Turkey, India reduce, China increases, and it's a dramatic effect to ton miles for that trade, which will, we already see that it stretches the shadow fleet. The shadow fleet, the positions being up in the north are diminished. The rates in that market are rumored to have increased substantially. As we go into the winter, I do expect that there will be more purchase inquiries for older tonnage to slot into that fleet and service that trade.
Speaker 2
Thanks, Oskar. This one is more on the product side, but Europe is set to crack down on its imports of refined Russian crude, which was previously allowed. To what extent do you believe that's enforceable?
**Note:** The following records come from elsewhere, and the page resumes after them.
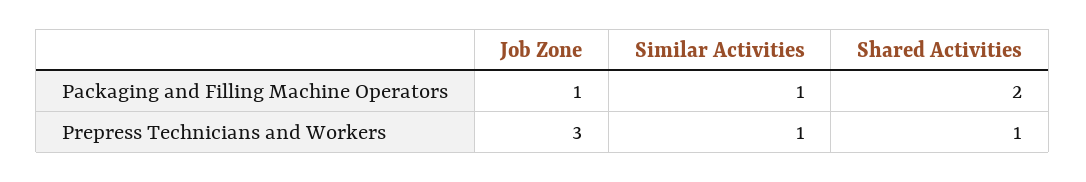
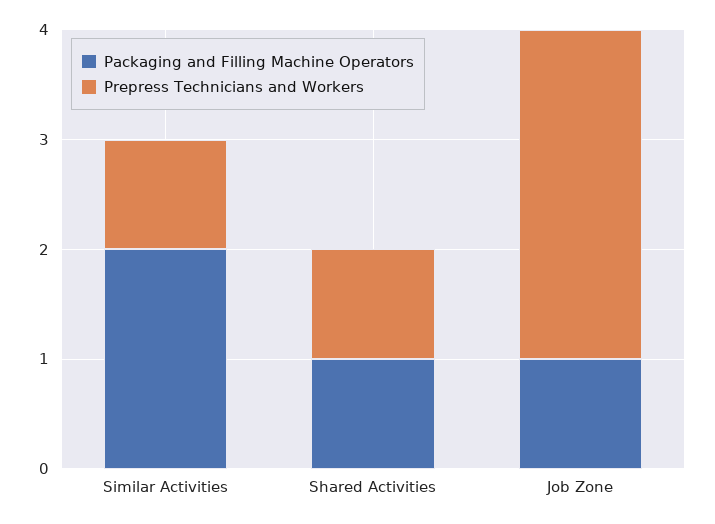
  {
    "Packaging and Filling Machine Operators": {
      "Job Zone": 1,
-     "Similar Activities": 1,
+     "Similar Activities": 2,
-     "Shared Activities": 2
+     "Shared Activities": 1
    },
    "Prepress Technicians and Workers": {
      "Job Zone": 3,
      "Similar Activities": 1,
      "Shared Activities": 1
    }
  }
Do you envision any impact on the overall market?
Speaker 6
The imports of Indian and Turkish products, it's a sizable % of the European clean product consumption, but it's nowhere near the majority. It's a relatively small %. I do think that trade flows will adjust, but it is complicated. I don't understand the workings of a refinery very well, but I assume that they have multiple storage tanks. I assume that they blend different types of crudes to produce the optimum output of different clean products. Part of that could be Russian crudes. Issuing certificates for some crudes, that some products that do or don't have Russian crude inside, is messy, and it's definitely nothing that's occurred in the industry so far. We'll have to see how that's dealt with in the future. It'll definitely be interesting to see it.
Speaker 2
Definitely. Only time will tell. That's all for me. Thank you for taking my questions, and congratulations for the quarter.
Speaker 6
Thank you. Hopefully, next quarter we're able to do the same.
Speaker 5
This concludes our Q&A. I'll now hand back to Iraklis Sbarounis for any final remarks.
Speaker 3
Yes. Thanks to everyone for dialing in and participating. It's been a long call for the middle of the summer. We look forward to touching base again in November. Thank you very much. Bye-bye.
Speaker 5
Ladies and gentlemen, today's call is now concluded. We'd like to thank you for your participation. You may now disconnect your line.